(And tips for preparing for them)
Hot flashes: the iconic symptom of perimenopause and menopause. With 80% of women and people with periods experiencing some form of hot flashes in their lifetime, it’s no surprise why. If you’re experiencing irregular periods and hot flashes, here is a simple guide to what might be happening and some remedies you can try out:
What are hot flashes?
A hot flash or hot flush can feel like a rollercoaster of sweats and chills.
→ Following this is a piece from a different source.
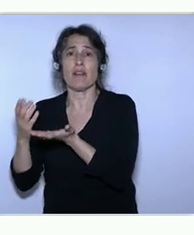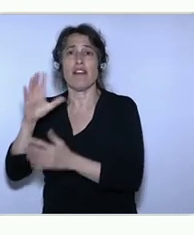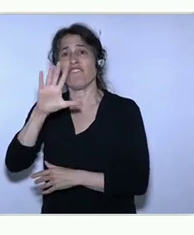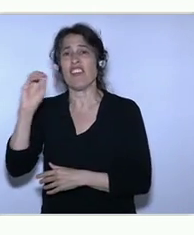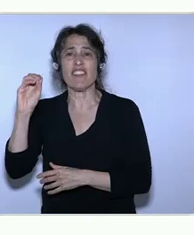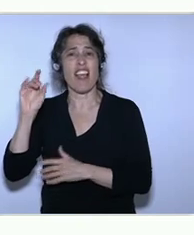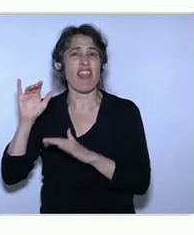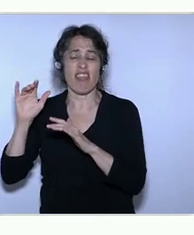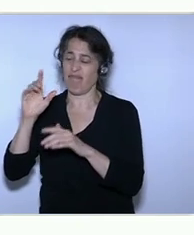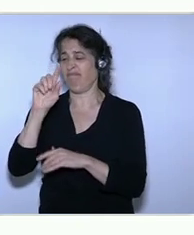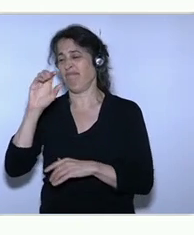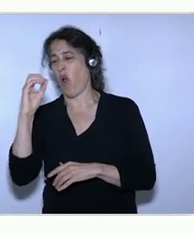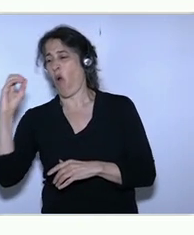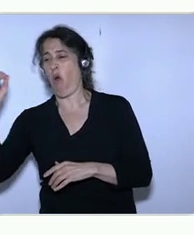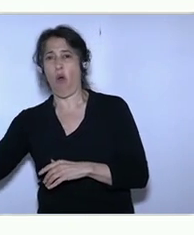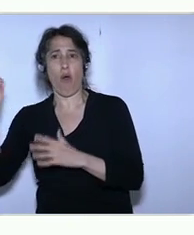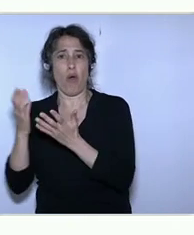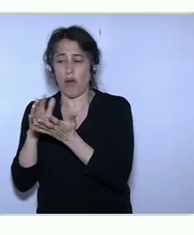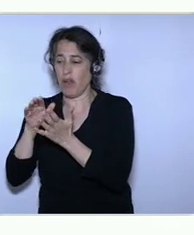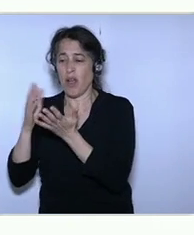with a startup which didn't work out.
First comes the overwhelming wave of heat rising through your body, making you sweat and flushing your skin red. Then (some may experience) an immense cold chill.
A hot flash’s intensity, frequency, and severity will vary both on each occasion and from person to person.
Common hot flash traits
- Feeling panicky
- Tingling in the fingers
- Upper body sweat
- A more rapid pulse rate
- A change in blood pressure.
If you experience hot flashes at night and often wake up in a pool of sweat, these are called night sweats.
Over time, many people experience a decrease in their severity and frequency. However, for some, hot flashes can be experienced more long-term, even past the menopause stage.
Why do hot flashes happen?
Currently more research is needed to have a deeper understanding of the what and why behind hot flashes but one theory is that hot flashes are the body’s response to hormonal changes and imbalances, especially with lower levels of estrogen. Your brain can have trouble regulating your internal temperature as a result.
The rush of flushing, or skin becoming suddenly hot and red, is believed to be due to an increase of blood flow to the surface blood vessels. This is common in various areas, such as the hands, chest, neck, face, and ears.
Tips and remedies for hot flashes
Once a hot flush episode begins, it can’t be stopped. Instead, we can reduce the discomfort and prepare for them with a few easy steps.
Layers and breathable fabric
Wearing layers is an easy way to prepare for future episodes and ease the discomfort from the hot flash rollercoaster. Sticking with breathable fabrics, such as organic cotton, is also a great choice.
Hydrate and nourish yourself
Just like with reducing period pains, eating healthy, hydrating, and staying active is a key way to keep your body prepped and ready for hot flashes. In more specific terms, try to avoid high fat and high sugars foods, as well as moving your body enough to raise your heart rate for at least 30 minutes a day. Though a healthy lifestyle can’t eliminate them, it may help reduce the severity and intensity of hot flashes.
Hormone replacement therapy (HRT)
Hormone replacement therapy (HRT) can help mitigate most symptoms of the perimenopause including hot flushes. Generally, the benefits HRT provides far outweigh any associated risks. It’s worth talking to your doctor about this as an option and fully assessing the pro and cons this may provide for you.
Identify your triggers
Everyone and every body is different. Through trial and error, you may be able to find personal triggers for your hot flashes. Common ones include spicy food, caffeine, alcohol, and hot drinks.
Carry a portable fan
In a jiffy, anything can become a quick fan to help you cool down. But if you want to take your hot flash preparation to the next level, carry a portable fan in your arsenal. They’re compact, light, and provide excellent wind flow. You can opt for a traditional Japanese style fan or a smaller foldable frisbee.
Reduce stress as much as possible
Hot flashes can be a stressful experience. From the mystery of when it will come to the discomfort of the episode itself, developing your own stress relief routine may be helpful. Many say practicing slow breathing has been really helpful. If moving meditation is more your speed, try a slow and mindful walk in the fresh air by focusing on your steps.
Try natural homeopathy
Some people who experience hot flashes have found nutritional supplements helpful in reducing discomfort. However, studies on universal effectiveness have not been substantial. If you want to give them a try here are a few examples: phytoestrogens (soy isoflavones), botanicals (red clover), antioxidant vitamins (vitamin E), herbal apothecary (black cohosh, St. John wort, dong quai, evening primrose oil), may help, but studies are out on the universal effectiveness.
Acupuncture is growing in popularity as a natural pain relief approach for various types of pain, including menstrual cramps and hot flashes. It works by placing small needles purposefully in various spots on the body that correlate to what you’re experiencing.
Smokers tend to have more frequent and intense hot flushes. Nicotine addiction is hard to overcome, but taking steps to reduce your smoking or quit will help. There are also tons of resources online about stopping smoking to help you on the journey.
Choose plastic free
Plastic pads and tampons can also cause you to feel extra sweaty when a hot flash strikes. Plastic free helps your skin to breathe!
Hot flashes can be quite uncomfortable and inconvenient period and menopause symptoms. Everyone will have their own “hot flash script” in terms of frequency, triggers, duration, etc. You know your body best, so if you feel as if anything is not right be sure to talk to your doctor soon.